The schooling system here is certainly harder...the first thing I remember when I came here was there was actually homework, and the students were like a class ahead. Similarly, Canadian Grade 12 is only like a bit more than half of the syllabus in A-Levels or Fsc. But again it shouldn't be a problem since in college, everyone is on a fresh start. So good luck!


----------



## sunny3027 (Oct 15, 2012)

thanks for your reply  im a girl, so im soo glad i dont have to go through that, i would be mortified 

and yea, thats one thing im bracing myself for; the workload. we get a deece amount in canada, but whenever i saw the load of my younger cousins in pak, ours seems way less.
are you planning on coming back to canada to practice, or stay in pak?


----------



## heartbreak (Jan 31, 2012)

Yes you would!

I'll let you know Canada barely accepts Pakistani graduates, it is possible but your chance is small. I plan to do MBBS from Pakistan and then head off to England for specialization because England recognizes them easily and these colleges actually are regarded very prestigious there. And since I have a Canadian nationality, it's no problem getting there. After specialization from England, you can practice about anywhere in the world except North America. Personally, I would like to work in Pakistan, most of my family's here, I'm pretty assimilated here. Plus, it's really just a fact that if you have enough money in Pakistan, there is no better place in the world. So I'd like to practice in Pakistan but a lot depends on how it all pans out and how the condition improves as it IA will. But again, with a degree from England, most of the world is open to you, so there's always the Middle East or if you really work hard, you can even continue in Canada but after a whole lot of exams.


----------



## Rehan (Jan 26, 2006)

A lot of our older members did go to med school in Pakistan from North America. A lot of Americans, and quite a few Canadians as well. As far as regarding the question of adjusting -- 90% of the people who go adjust just fine. 
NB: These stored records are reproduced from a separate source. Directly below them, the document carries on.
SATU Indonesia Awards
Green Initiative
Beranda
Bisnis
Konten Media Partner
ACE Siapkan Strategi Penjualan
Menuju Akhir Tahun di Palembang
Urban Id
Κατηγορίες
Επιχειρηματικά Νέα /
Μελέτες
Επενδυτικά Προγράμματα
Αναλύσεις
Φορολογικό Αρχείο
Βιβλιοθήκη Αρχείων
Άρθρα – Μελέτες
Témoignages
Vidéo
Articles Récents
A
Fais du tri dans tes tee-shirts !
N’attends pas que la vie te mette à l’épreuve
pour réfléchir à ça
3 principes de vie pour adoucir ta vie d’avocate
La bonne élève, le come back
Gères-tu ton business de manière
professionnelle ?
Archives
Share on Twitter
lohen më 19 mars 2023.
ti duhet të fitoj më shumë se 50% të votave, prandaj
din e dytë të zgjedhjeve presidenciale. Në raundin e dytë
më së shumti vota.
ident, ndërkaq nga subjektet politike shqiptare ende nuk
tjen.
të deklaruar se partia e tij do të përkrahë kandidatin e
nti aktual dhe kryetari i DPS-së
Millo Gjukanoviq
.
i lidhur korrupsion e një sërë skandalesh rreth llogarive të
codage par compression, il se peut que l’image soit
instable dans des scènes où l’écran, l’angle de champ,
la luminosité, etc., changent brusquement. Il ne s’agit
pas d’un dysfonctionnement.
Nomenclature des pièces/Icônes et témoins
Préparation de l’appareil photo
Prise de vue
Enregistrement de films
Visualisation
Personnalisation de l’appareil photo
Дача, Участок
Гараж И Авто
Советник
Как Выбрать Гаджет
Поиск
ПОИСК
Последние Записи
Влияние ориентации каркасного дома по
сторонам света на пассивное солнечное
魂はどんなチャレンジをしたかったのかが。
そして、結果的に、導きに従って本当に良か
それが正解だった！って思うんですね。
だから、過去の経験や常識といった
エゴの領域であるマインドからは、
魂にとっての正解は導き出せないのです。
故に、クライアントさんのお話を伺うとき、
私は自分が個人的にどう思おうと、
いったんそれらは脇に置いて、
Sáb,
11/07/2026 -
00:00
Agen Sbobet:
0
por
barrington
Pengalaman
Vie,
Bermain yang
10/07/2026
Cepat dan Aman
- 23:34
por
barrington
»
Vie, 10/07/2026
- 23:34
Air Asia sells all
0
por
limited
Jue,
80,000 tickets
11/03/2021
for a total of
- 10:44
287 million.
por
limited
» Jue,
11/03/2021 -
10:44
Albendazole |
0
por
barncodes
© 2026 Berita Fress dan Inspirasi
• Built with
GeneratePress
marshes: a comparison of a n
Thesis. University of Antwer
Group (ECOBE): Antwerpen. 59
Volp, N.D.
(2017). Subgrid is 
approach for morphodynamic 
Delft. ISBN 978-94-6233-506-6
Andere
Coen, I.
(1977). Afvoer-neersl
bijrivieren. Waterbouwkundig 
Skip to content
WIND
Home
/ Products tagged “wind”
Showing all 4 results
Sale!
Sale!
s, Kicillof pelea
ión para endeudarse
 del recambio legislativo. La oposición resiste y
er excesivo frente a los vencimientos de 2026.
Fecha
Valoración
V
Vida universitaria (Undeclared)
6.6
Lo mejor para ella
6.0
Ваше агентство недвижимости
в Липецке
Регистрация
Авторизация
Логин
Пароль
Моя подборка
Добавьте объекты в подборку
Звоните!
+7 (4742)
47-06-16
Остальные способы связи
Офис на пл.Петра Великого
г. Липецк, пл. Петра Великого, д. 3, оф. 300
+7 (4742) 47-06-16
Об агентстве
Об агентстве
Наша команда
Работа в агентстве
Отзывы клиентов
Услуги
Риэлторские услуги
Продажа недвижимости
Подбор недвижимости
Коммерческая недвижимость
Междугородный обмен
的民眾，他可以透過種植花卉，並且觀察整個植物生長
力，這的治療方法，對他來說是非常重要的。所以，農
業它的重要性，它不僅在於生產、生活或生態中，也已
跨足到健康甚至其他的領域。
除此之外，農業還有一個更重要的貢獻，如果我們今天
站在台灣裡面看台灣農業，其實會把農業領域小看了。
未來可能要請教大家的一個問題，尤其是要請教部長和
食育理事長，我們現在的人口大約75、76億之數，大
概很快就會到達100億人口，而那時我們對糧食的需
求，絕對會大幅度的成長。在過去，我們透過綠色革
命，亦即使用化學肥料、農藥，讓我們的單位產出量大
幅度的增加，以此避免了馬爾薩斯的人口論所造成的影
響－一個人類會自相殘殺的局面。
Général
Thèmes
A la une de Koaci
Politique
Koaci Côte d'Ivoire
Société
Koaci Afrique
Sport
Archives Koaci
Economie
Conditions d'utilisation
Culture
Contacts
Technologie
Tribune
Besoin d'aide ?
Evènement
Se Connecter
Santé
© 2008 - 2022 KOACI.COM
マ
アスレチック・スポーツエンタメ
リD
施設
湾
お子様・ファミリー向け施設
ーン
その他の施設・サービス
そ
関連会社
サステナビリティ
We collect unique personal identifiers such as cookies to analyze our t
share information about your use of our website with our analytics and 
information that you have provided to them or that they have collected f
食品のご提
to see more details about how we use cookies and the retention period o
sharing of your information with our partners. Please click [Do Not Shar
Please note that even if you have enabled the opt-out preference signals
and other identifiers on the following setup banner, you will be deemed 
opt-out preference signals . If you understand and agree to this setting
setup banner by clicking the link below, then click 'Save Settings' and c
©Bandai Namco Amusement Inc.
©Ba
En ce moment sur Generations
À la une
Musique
I have known people who didn't even have Pakistani parents go to Pakistan for med school and they did just fine. So that should put the adjustment question into a little perspective! 

Some of the older members do stop in from time to time and are happy to help answer questions when they see them but as most of us are busy with residencies and other career related work, we don't always get a chance to answer questions on here, but do rest assured that a lot of people go every year from the West, do adjust, and do become successful physicians.

Hope this helps.


----------